Le Nouvelliste, auquel s’associe la RTS, choisit d’en remettre une couche sur la Compagnie Interface. Se désintéressant au plus haut point de la présomption d’innocence dès l’instant où les dominants s’accordent pour faire la peau des méchants qui ne sont pas de leur clan, les deux médias « phares » sur nos terres, ceux qui gèrent la désinformation avec l’art consommé de la vérité facile toute fraîche, nous expliquent en substance que la commune de SIon, qui tient à son image mais qui travaille aussi avec des ordures, a su mettre fin pour justes motifs au contrat de bail à loyer qui la liait à la Fondation Interface.
Que dire dans cette situation d’un peu nouveau sans se faire clouer au pilori par tous les bien-pensants de la Cité qui se sont tus pendant des années et qui subitement deviennent de joyeux pinsons devant la presse aujourd’hui ?
Je suis d’abord « assez » étonné du fait que André P. n’ait pas déjà été démissionné de la Fondation Interface, soit par les autres membres du comité de cette corporation, soit par le conseiller juridique de cette entité, soit par l’autorité de surveillance des fondations, à savoir le département des institutions, dont le chef est le grand ami précisément de l’Étude d’avocats du président de la Fondation Interface. À dire vrai, on est carrément estomaqué de l’absence de toute pensée « légale » du côté d’Interface, comme si l’absence de tactique procédurale était une qualité intellectuelle indépassable.

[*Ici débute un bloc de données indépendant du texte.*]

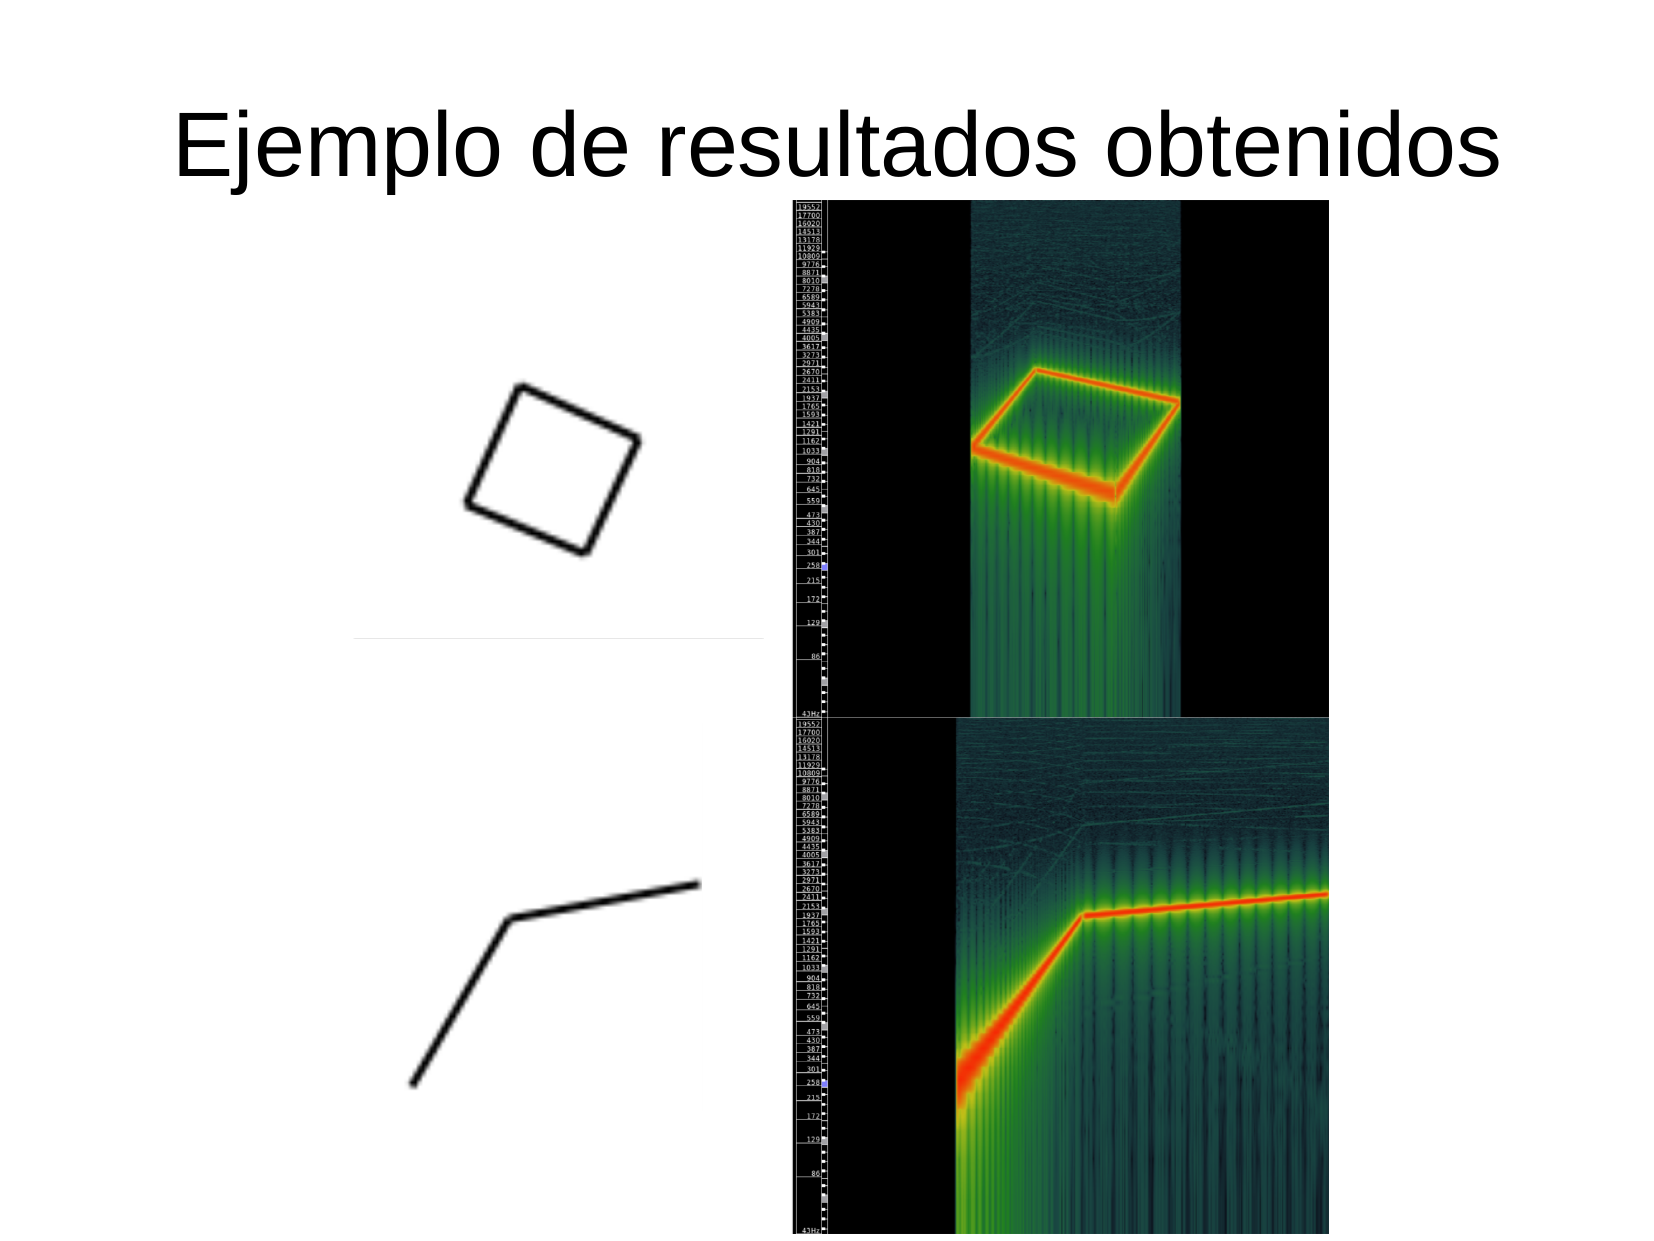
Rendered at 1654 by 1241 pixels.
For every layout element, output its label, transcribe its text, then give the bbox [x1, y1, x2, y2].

title Ejemplo de resultados obtenidos [94, 40, 1583, 249]
picture [312, 200, 1329, 1234]
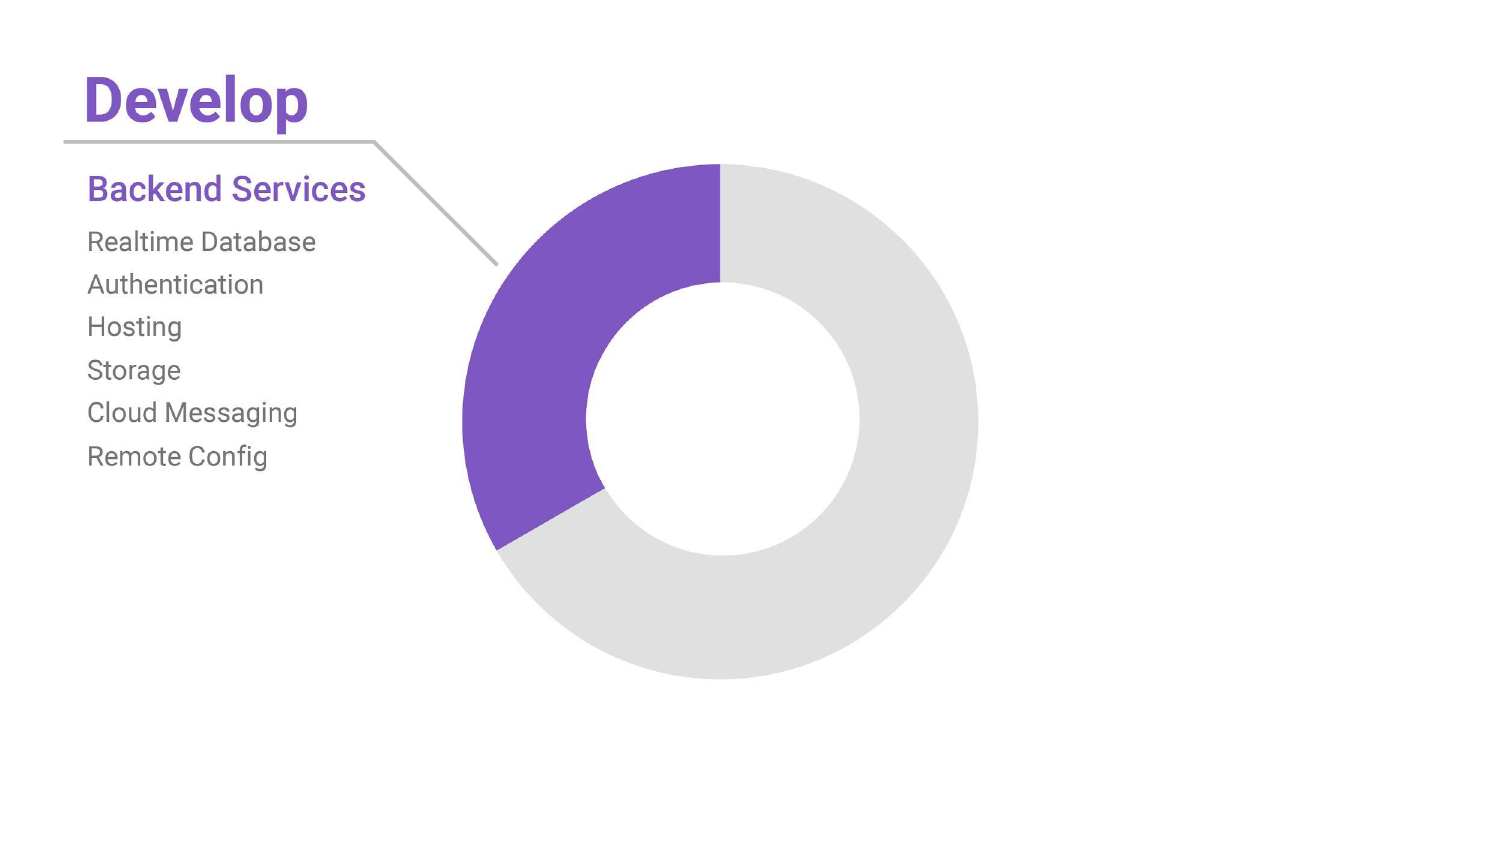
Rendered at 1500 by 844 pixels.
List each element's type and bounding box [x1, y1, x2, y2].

text_box [0, 0, 1500, 843]
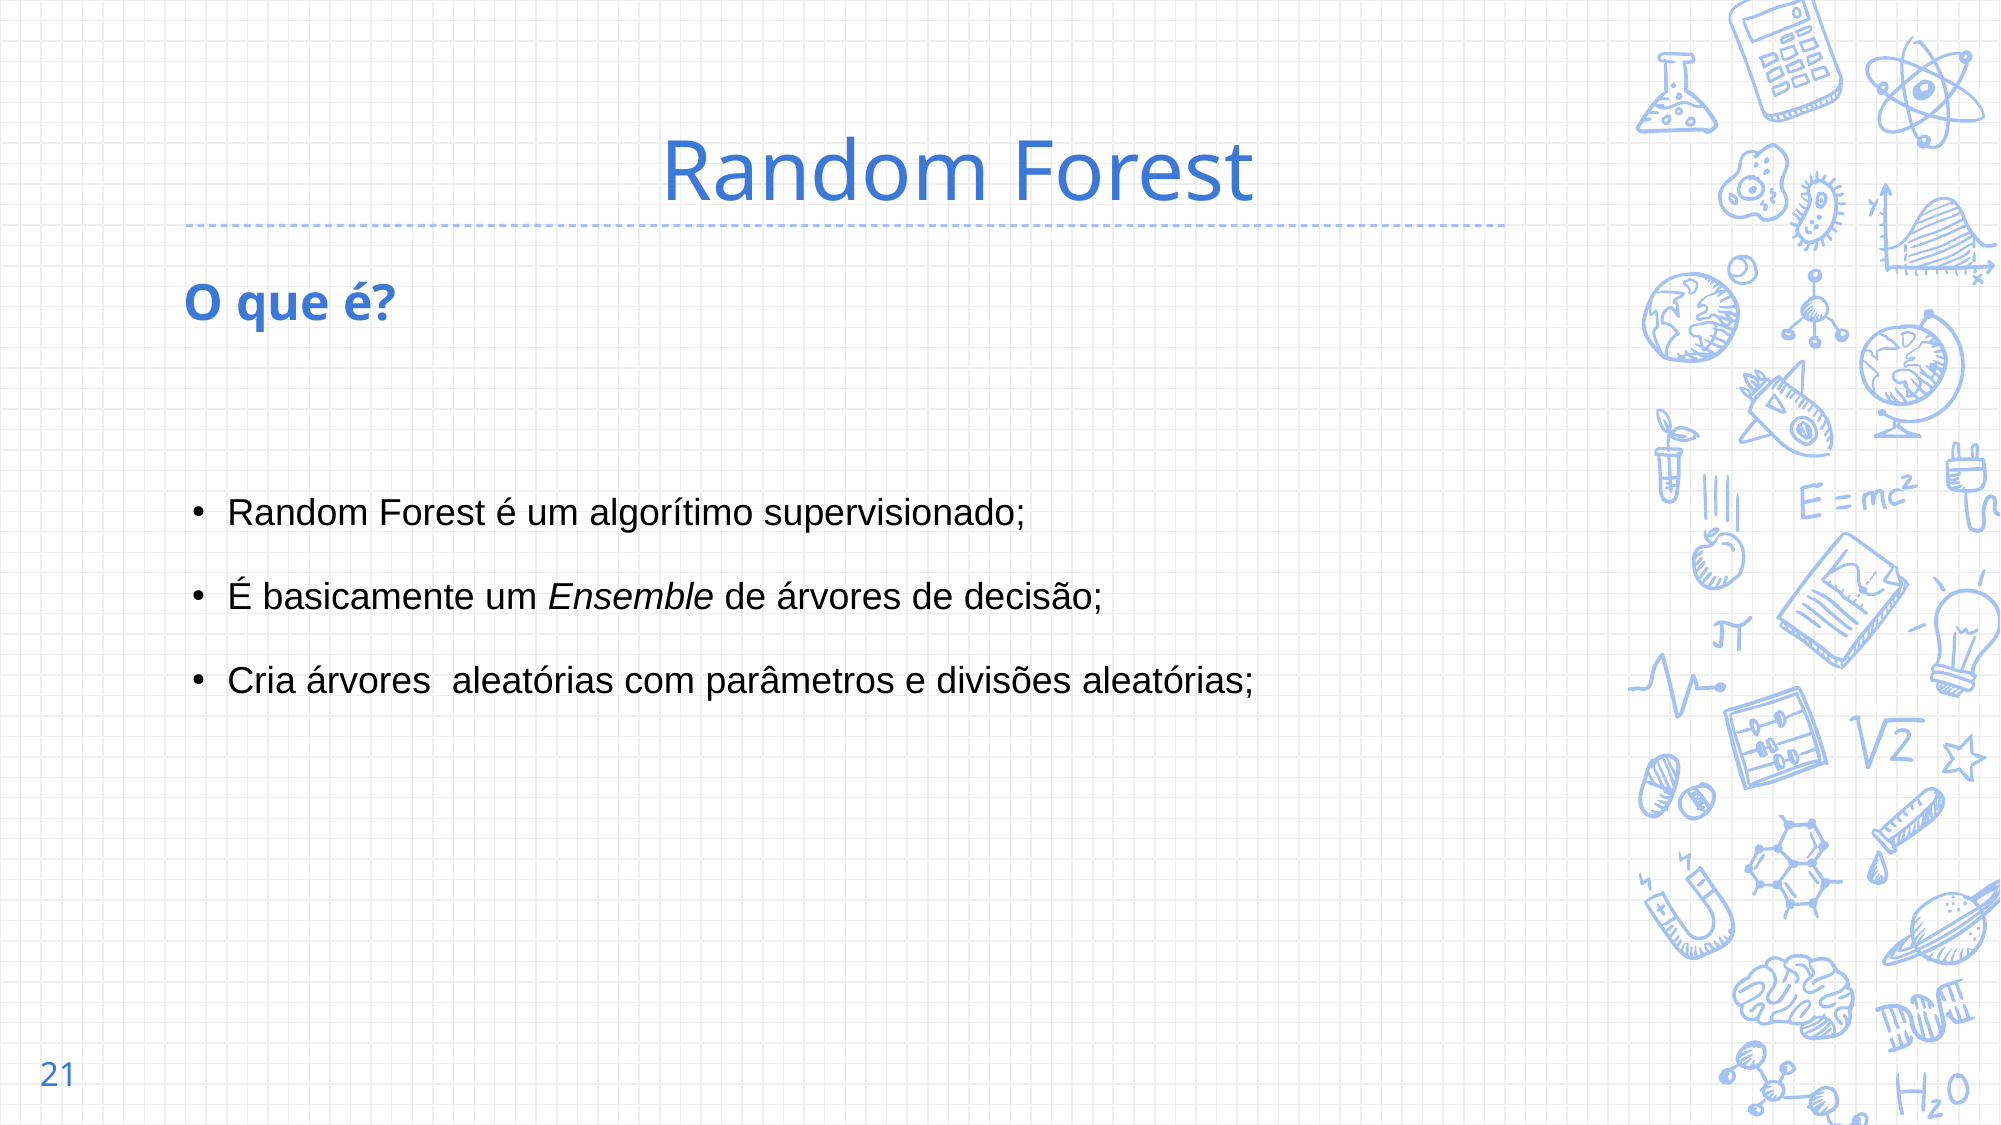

Mais il n’est pas sûr que cette pensée doit meilleure du côté de la commune de SIon. Car il faut savoir tout de même que la municipalité a signé un contrat de bail d’une durée de cinq ans renouvelable tacitement de cinq ans en cinq ans. Ce contrat n’a pas été résilié dans les délais. On veut aujourd’hui faire avaler la pilule de l’existence de justes motifs qui fonderaient la légalité de l’exécution d’Interface. Or, ces justes motifs sont bien tardivement invoqués et l’existence même de ces justes motifs est des plus douteuse pour toute une série de raisons que le lecteur intelligent trouvera de lui-même.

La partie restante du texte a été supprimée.